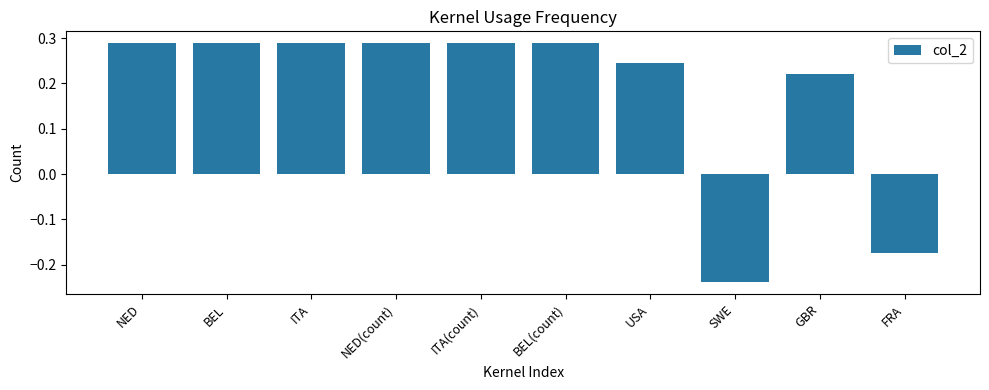

At which category does the chart reach its minimum across all series?

SWE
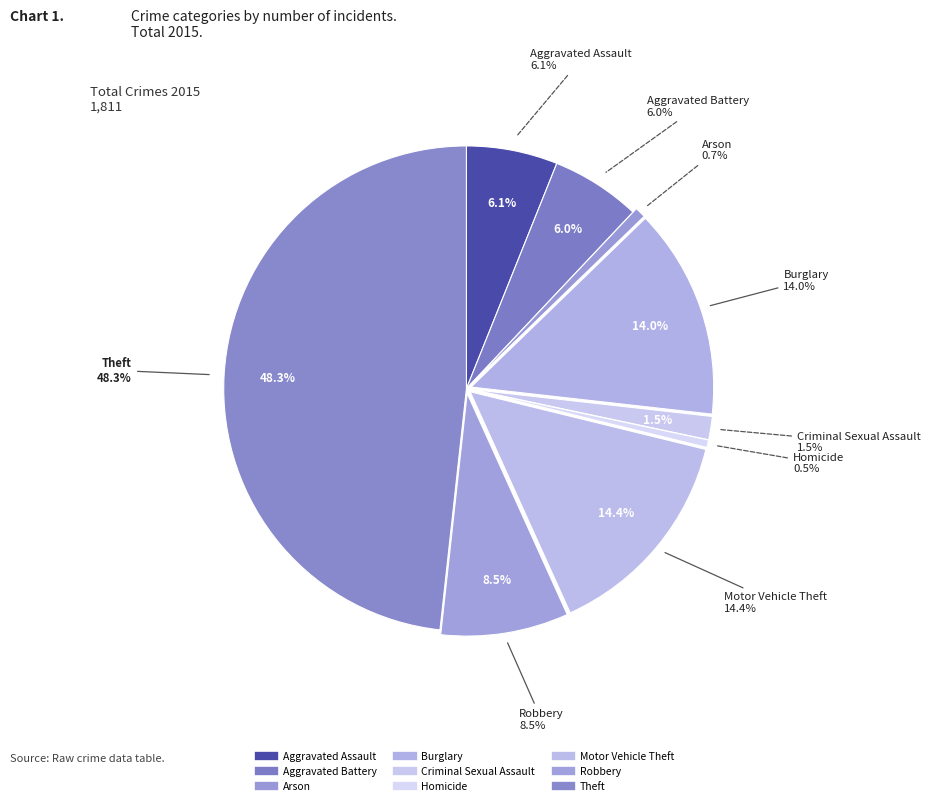

True or false: Burglary accounts for 14% of the total.

True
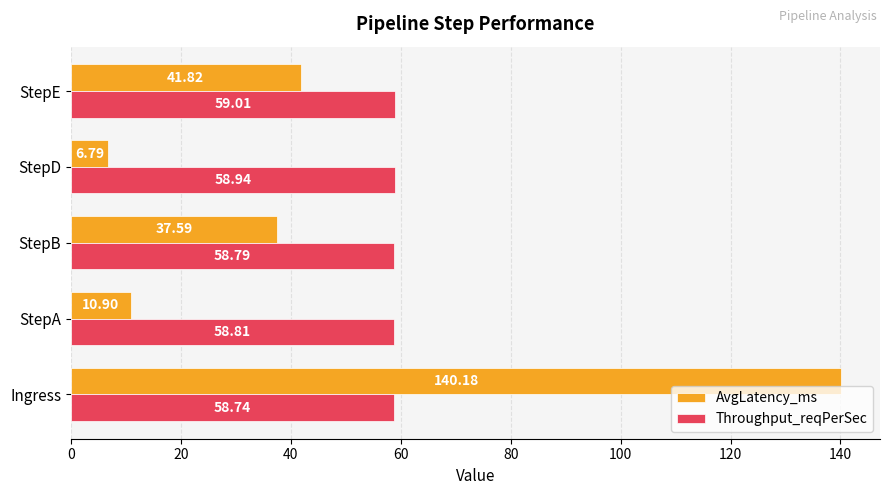

At which label does Throughput_reqPerSec reach its minimum?

Ingress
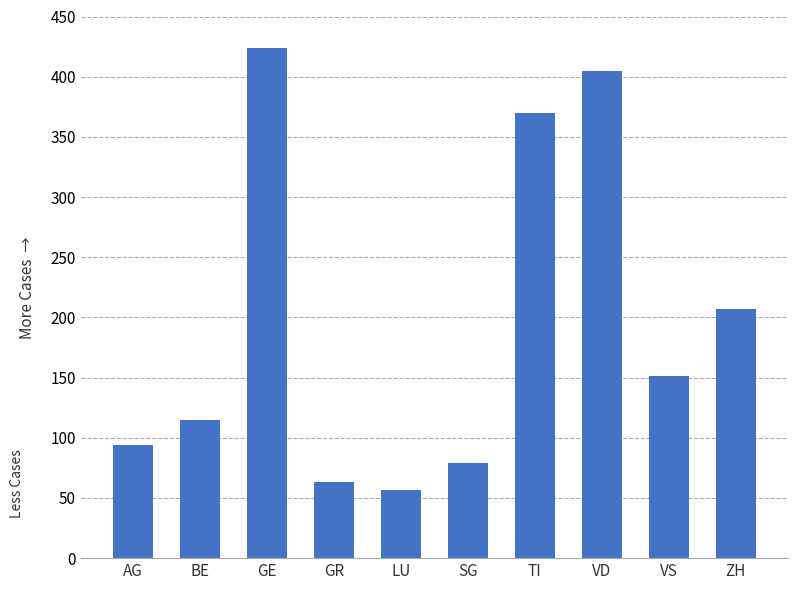

What is the difference between the maximum and minimum values?

367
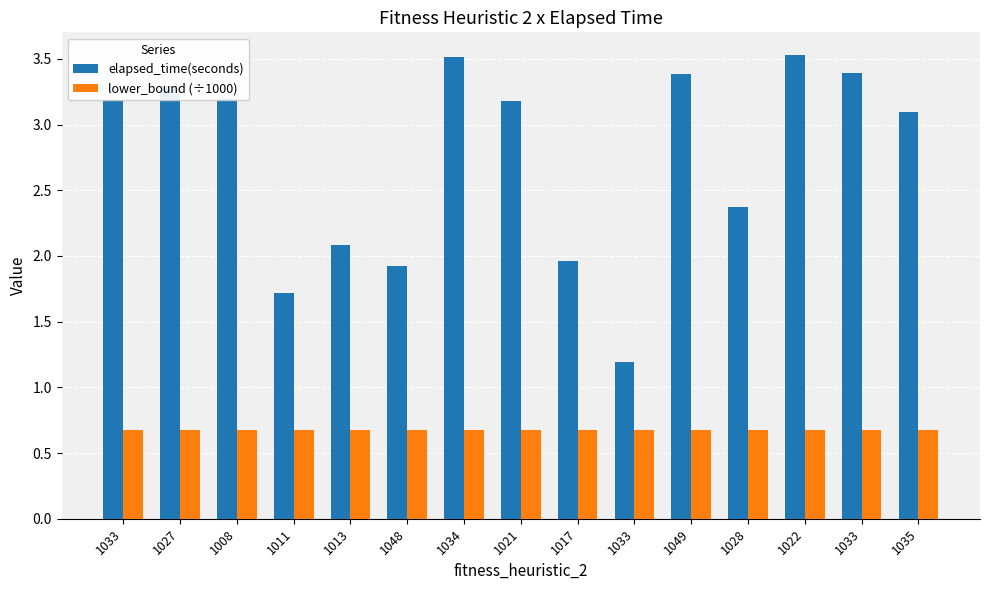

The value of elapsed_time(seconds) at 1033 is 5.9. True or false?

False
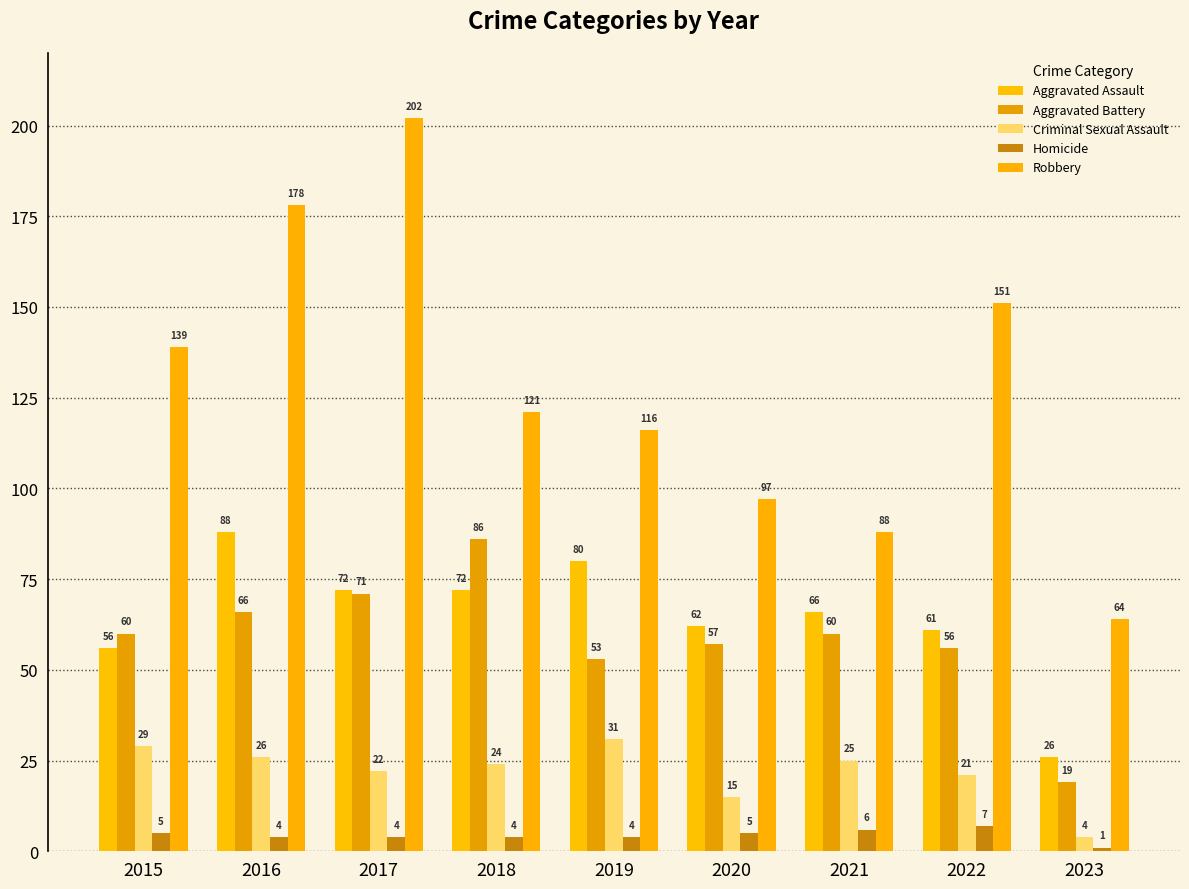

At which category is the sum across all series the highest?

2017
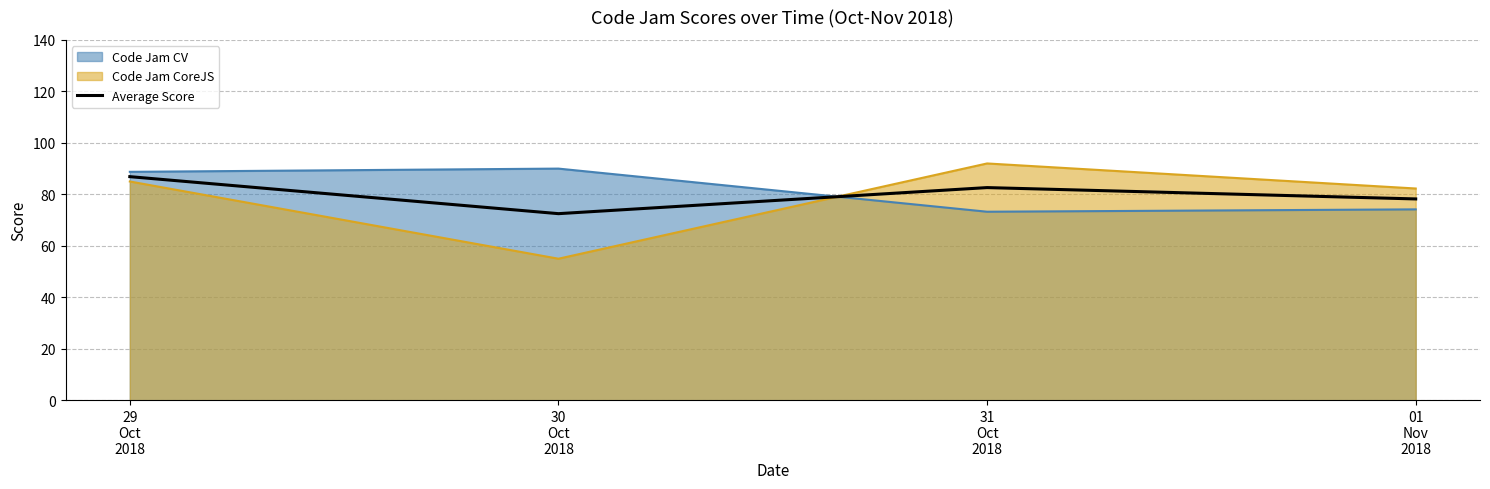

How many interior local valleys (lower than both neighbors) does the data have?

1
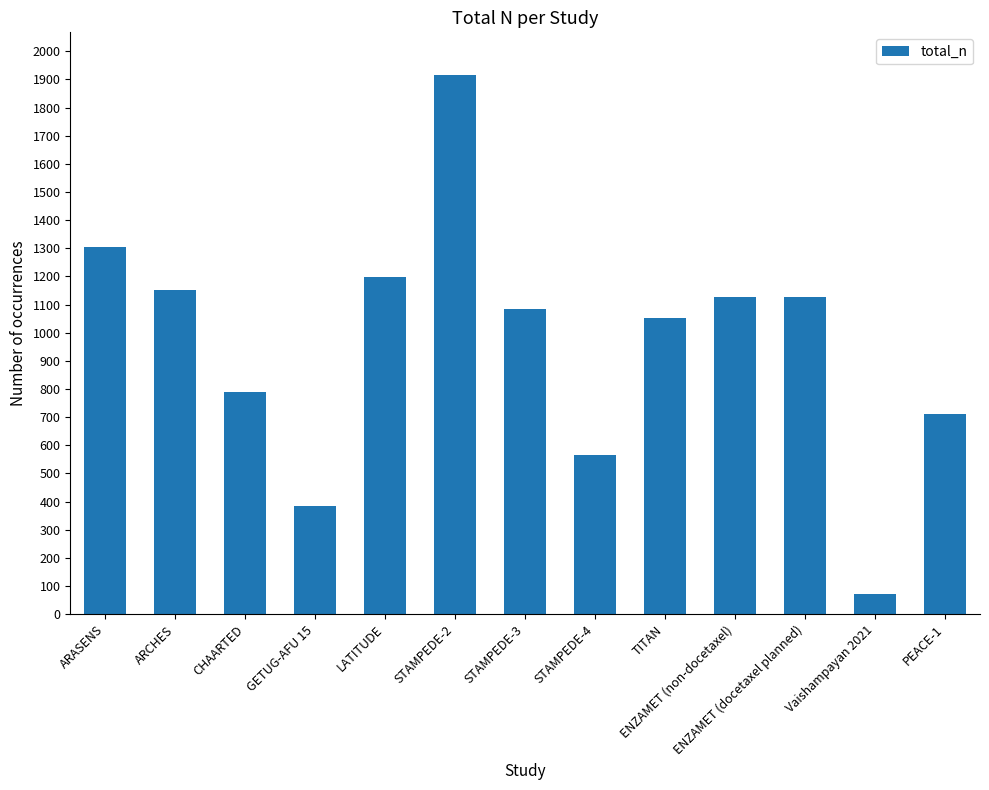

Which category has the lowest value across all series?

Vaishampayan 2021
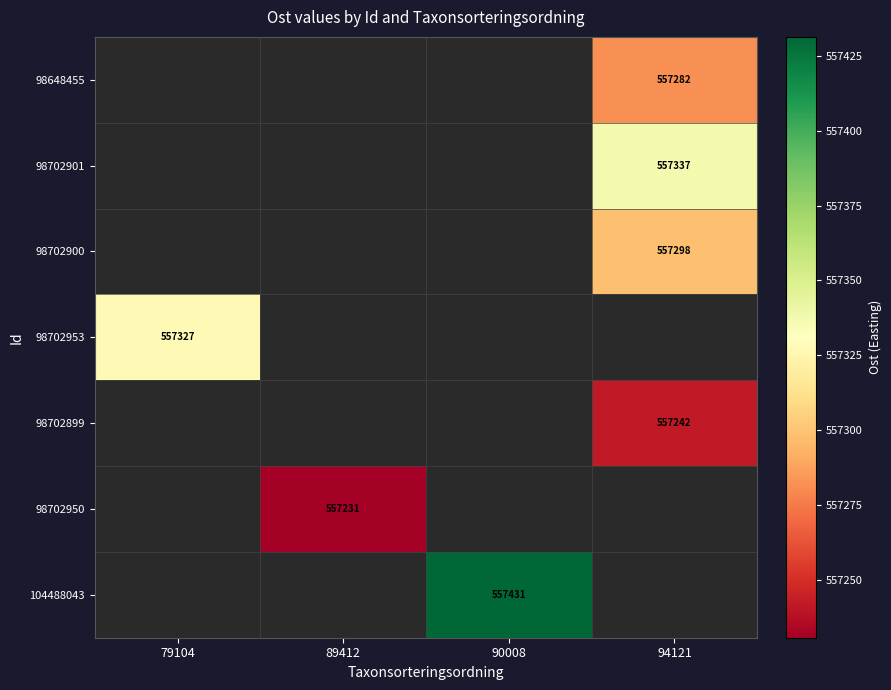

True or false: 98702950 has a value of 897814 at 89412.

False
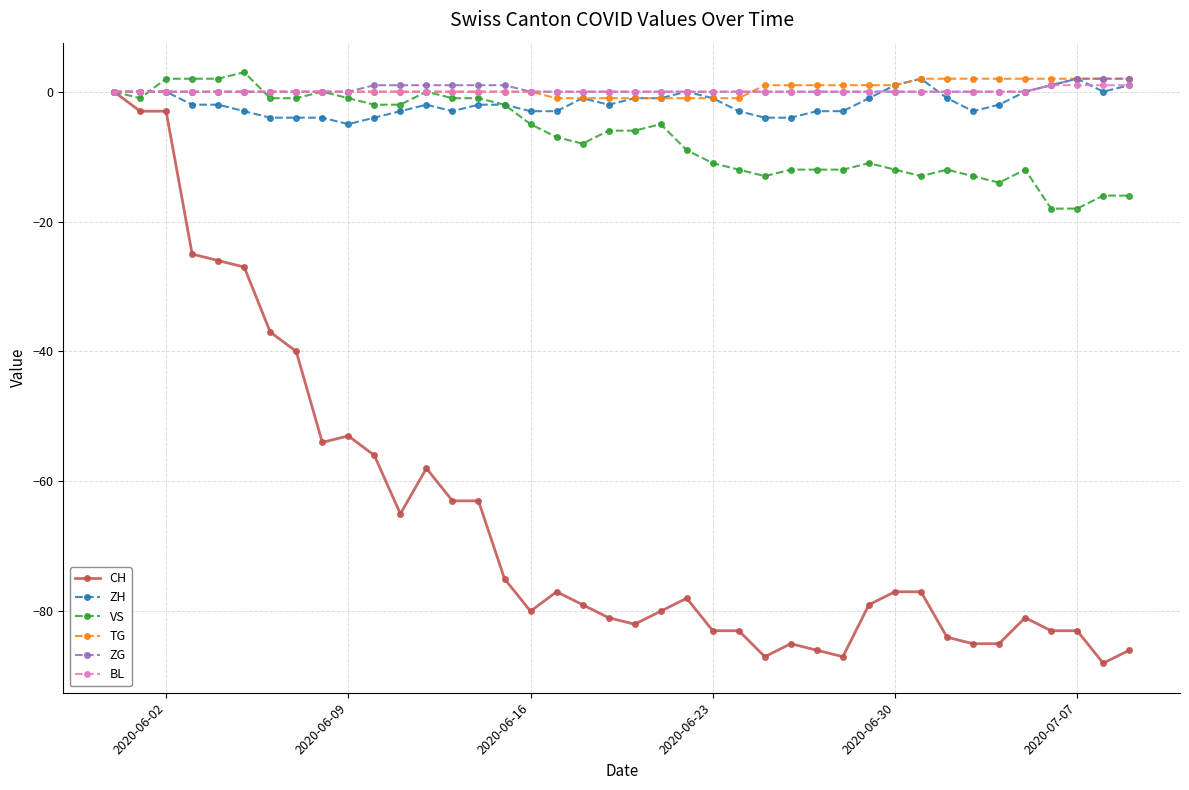

What is the maximum value shown in the chart?

3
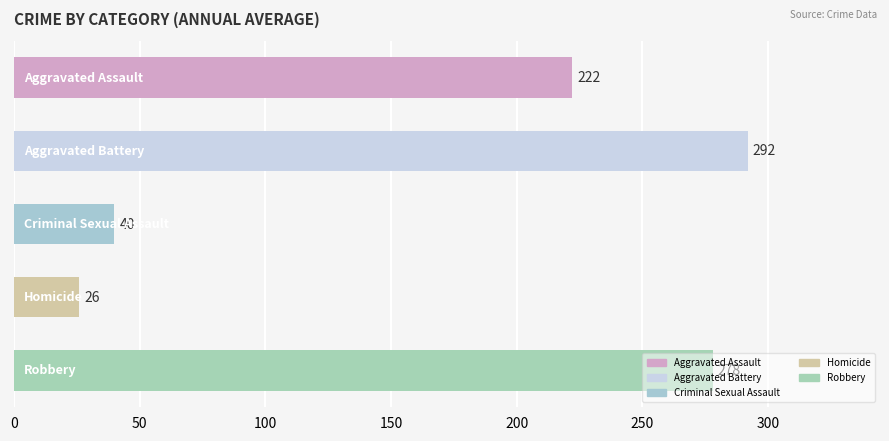

What is the smallest value displayed?

26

※ ※ ※

→ **Work required**
Retype all of the lines above verbatim, leaving out the pictures.

→ **Final answer**
At which category does the chart reach its minimum across all series?

SWE

True or false: Burglary accounts for 14% of the total.

True

At which label does Throughput_reqPerSec reach its minimum?

Ingress

What is the difference between the maximum and minimum values?

367

The value of elapsed_time(seconds) at 1033 is 5.9. True or false?

False

At which category is the sum across all series the highest?

2017

How many interior local valleys (lower than both neighbors) does the data have?

1

Which category has the lowest value across all series?

Vaishampayan 2021

True or false: 98702950 has a value of 897814 at 89412.

False

What is the maximum value shown in the chart?

3

What is the smallest value displayed?

26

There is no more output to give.